The division was attached to McDowell’s Corps, and in April marched to Manassas, Catlett’s Station, thence to Fredericksburg. In June they were on transports and went down the Rappahannock, up the York and Pamunkey rivers to White House and attached to the Fifth Army Corps. The Sixth was halted at Tunstall’s Station to guard the road and keep open the communication with the front. While here Colonel Sinclair joined us and assumed command; the left wing of the regiment was sent to White House to guard the stores; the Seven Days’ battle opened at Mechanicsville, and the regiment was cut off from the main army, and after destroying the vast accumulation of stores, was taken by boat, via Fortress Monroe and James river, to Harrison’s Landing, where they were joined by the balance of the division. The Sixth Regiment was here transferred to the First Brigade which now consisted of the First, Second, Sixth, Ninth and Bucktails.
The next move was by boat from Harrison’s Landing to Aguia Creek, thence by rail to Fredericksburg, thence by way of Kelly’s Ford to Warrenton, where they joined Pope’s army and took an active part in the battle of Second Bull Run. Falling back with the army to Washington they marched through Maryland to South Mountain, and in that battle was on the extreme right of the army, and was attached to the First Corps; at this battle and Antietam the regiment met with severe loss, especially in officers. Major Madill was now promoted to the colonelcy of the One hundred and forty-first Pennsylvania Volunteers, and Captain Ent was promoted to major.
In November the march was again resumed, ending at Fredericksburg, where, on the 13th of December, the regiment, in connection with the balance of the Reserves, made the most gallant charge of the war. Had I time I would say more about this battle, but I will pass it by leaving to future historians to give us the honors that we that day earned.

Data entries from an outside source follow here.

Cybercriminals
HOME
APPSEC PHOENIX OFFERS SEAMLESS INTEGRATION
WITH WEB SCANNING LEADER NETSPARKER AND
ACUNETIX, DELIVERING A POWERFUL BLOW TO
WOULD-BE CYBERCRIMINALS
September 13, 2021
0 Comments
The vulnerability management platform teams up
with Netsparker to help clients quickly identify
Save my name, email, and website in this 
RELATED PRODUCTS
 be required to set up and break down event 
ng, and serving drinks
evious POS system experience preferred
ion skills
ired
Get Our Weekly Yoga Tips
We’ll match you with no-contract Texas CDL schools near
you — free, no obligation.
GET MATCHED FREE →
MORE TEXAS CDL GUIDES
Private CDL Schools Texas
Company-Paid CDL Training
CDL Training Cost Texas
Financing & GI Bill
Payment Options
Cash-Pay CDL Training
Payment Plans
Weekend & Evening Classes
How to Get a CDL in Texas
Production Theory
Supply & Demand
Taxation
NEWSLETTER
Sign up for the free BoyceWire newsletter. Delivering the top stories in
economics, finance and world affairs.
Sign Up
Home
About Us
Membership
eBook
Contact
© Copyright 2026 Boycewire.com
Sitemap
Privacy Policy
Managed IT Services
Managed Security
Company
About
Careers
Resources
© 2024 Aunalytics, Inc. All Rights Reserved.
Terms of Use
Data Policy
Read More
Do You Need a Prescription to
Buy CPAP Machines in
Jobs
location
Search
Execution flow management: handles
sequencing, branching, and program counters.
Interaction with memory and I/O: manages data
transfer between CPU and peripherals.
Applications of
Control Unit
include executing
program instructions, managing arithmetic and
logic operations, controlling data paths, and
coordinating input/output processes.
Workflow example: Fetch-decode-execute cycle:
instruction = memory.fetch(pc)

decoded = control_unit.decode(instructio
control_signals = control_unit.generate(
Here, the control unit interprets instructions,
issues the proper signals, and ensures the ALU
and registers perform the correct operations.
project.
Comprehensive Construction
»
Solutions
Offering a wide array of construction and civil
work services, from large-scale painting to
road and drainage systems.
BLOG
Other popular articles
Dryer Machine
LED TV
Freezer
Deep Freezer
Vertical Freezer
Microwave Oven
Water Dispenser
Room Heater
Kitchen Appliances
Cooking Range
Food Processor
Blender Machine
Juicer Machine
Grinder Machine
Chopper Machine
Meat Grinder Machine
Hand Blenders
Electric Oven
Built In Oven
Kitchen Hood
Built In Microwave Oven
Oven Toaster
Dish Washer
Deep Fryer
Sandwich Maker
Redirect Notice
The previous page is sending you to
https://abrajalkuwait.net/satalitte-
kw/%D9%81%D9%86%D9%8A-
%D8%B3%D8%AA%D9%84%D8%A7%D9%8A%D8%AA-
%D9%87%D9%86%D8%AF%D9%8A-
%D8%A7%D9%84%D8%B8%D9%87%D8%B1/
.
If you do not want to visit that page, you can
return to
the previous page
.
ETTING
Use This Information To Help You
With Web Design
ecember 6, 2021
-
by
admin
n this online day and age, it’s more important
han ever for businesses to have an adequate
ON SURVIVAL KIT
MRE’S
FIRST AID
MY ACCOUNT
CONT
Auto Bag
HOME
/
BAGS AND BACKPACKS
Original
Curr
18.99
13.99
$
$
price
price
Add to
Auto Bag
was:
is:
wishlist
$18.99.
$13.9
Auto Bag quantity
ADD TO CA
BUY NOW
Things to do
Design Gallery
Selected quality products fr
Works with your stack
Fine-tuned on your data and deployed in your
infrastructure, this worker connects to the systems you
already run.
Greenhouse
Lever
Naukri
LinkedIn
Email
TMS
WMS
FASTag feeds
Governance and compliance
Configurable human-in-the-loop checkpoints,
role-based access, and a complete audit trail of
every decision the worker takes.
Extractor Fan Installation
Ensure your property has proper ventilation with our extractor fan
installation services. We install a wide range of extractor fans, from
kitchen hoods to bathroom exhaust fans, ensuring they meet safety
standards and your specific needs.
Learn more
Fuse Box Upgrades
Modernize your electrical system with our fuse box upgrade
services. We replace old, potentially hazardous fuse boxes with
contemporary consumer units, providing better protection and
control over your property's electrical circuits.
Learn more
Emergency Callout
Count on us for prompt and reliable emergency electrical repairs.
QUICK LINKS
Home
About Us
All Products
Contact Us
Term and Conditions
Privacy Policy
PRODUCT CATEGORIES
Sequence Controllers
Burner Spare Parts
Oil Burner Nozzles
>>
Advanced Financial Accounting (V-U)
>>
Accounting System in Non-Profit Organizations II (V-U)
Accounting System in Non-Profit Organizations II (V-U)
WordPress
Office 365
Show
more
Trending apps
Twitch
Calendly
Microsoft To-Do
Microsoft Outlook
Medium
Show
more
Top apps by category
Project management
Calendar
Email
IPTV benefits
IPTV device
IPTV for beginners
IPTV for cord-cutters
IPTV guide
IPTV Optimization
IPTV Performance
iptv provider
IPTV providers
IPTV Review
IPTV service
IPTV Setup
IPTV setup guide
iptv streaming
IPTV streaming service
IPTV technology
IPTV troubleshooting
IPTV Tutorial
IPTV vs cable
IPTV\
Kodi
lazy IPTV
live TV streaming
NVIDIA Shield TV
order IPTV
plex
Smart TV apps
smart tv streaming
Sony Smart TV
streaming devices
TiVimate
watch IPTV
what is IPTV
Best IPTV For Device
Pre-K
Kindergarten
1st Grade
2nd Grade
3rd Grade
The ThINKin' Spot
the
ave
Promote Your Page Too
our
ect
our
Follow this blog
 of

Our losses here were greater than any other battle we ever fought; we were but a handful left for duty, and the Reserves were ordered to Washington and vicinity to rest and recruit, the Sixth was sent to Fairfax Station, where it remained until June, 1863, when it again joined the army—was attached to the Fifth Corps and marched for this historic field; and here, on this ground, where we are dedicating this monument, we aided in fighting the battle of Gettysburg. Moving with the Army of the Potomac, marching and skirmishing, we finally went into winter quarters at Bristoe Station. In the meantime Colonel Sinclair had resigned and field officers were filled by promoting Ent to colonel, Dixon to lieutenant-colonel and Gore to major.
In the spring of 1864, they took in all the fighting under General Grant, through the Wilderness, Spotsylvania, North Anna river to Bethesda Church, doing their full share of the work in that arduous campaign, ending their service with brilliant victory at Bethesda Church.
And now, comrades, I have briefly sketched the history of your regiment, its marches and hardships, its gallant fighting; it never disgraced itself; there were other regiments as good as yours, but none better. We have met here to-day to dedicate this shaft as a monument of your valor, but your history will be a monument that will last as long as the American nation exists, and until after those stones shall have crumbled into dust.